■ The problem: Check the listing below for lines that hold "command". How many are there? Please give only the number.

■ Information shown:

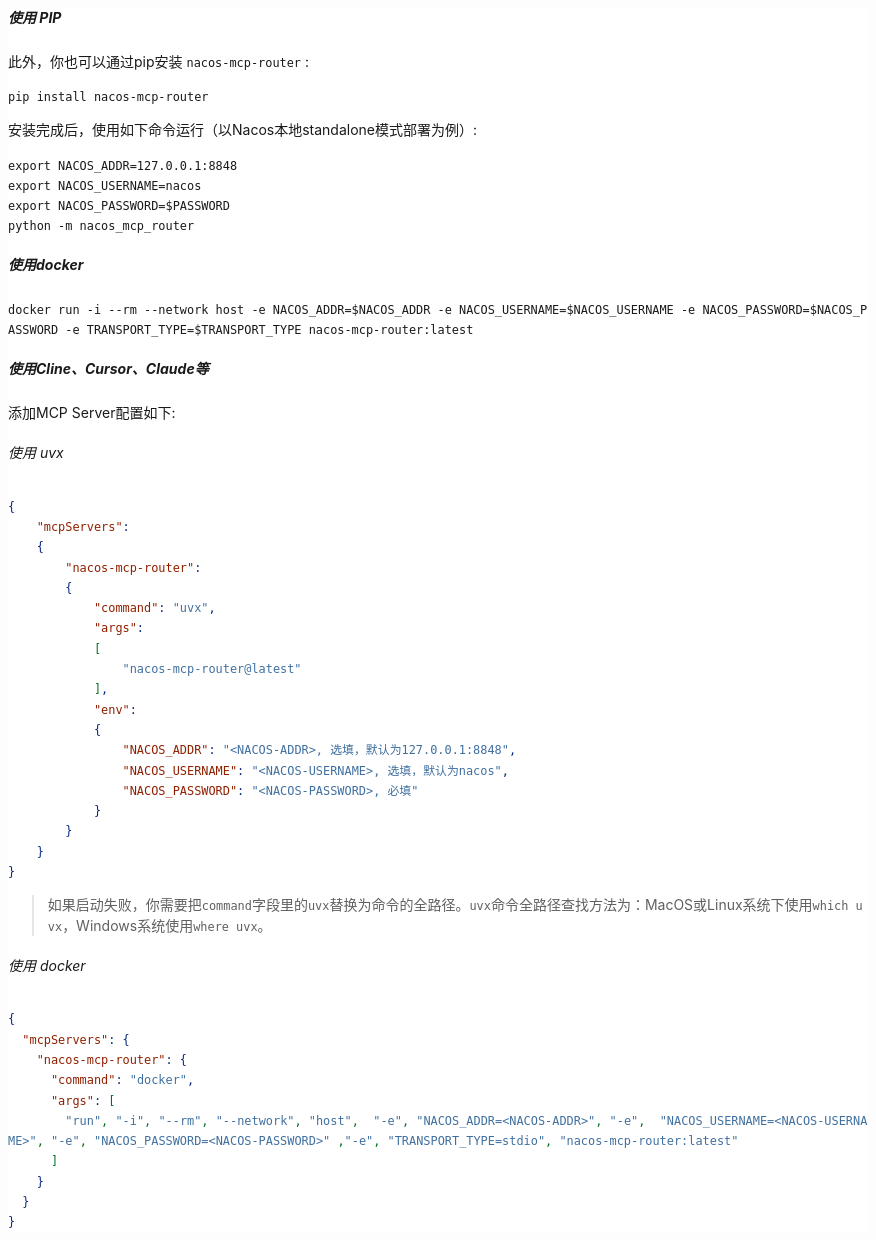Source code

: ##### 使用 PIP

此外，你也可以通过pip安装 `nacos-mcp-router` : 

```
pip install nacos-mcp-router
```

安装完成后，使用如下命令运行（以Nacos本地standalone模式部署为例）:

```
export NACOS_ADDR=127.0.0.1:8848
export NACOS_USERNAME=nacos
export NACOS_PASSWORD=$PASSWORD
python -m nacos_mcp_router
```

##### 使用docker
```
docker run -i --rm --network host -e NACOS_ADDR=$NACOS_ADDR -e NACOS_USERNAME=$NACOS_USERNAME -e NACOS_PASSWORD=$NACOS_PASSWORD -e TRANSPORT_TYPE=$TRANSPORT_TYPE nacos-mcp-router:latest
```

##### 使用Cline、Cursor、Claude等

添加MCP Server配置如下:

###### 使用 uvx

```json
{
    "mcpServers":
    {
        "nacos-mcp-router":
        {
            "command": "uvx",
            "args":
            [
                "nacos-mcp-router@latest"
            ],
            "env":
            {
                "NACOS_ADDR": "<NACOS-ADDR>, 选填，默认为127.0.0.1:8848",
                "NACOS_USERNAME": "<NACOS-USERNAME>, 选填，默认为nacos",
                "NACOS_PASSWORD": "<NACOS-PASSWORD>, 必填"
            }
        }
    }
}
```

> 如果启动失败，你需要把`command`字段里的`uvx`替换为命令的全路径。`uvx`命令全路径查找方法为：MacOS或Linux系统下使用`which uvx`，Windows系统使用`where uvx`。

###### 使用 docker
```json
{
  "mcpServers": {
    "nacos-mcp-router": {
      "command": "docker",
      "args": [
        "run", "-i", "--rm", "--network", "host",  "-e", "NACOS_ADDR=<NACOS-ADDR>", "-e",  "NACOS_USERNAME=<NACOS-USERNAME>", "-e", "NACOS_PASSWORD=<NACOS-PASSWORD>" ,"-e", "TRANSPORT_TYPE=stdio", "nacos-mcp-router:latest"
      ]
    }
  }
}
```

■ Written reply: 3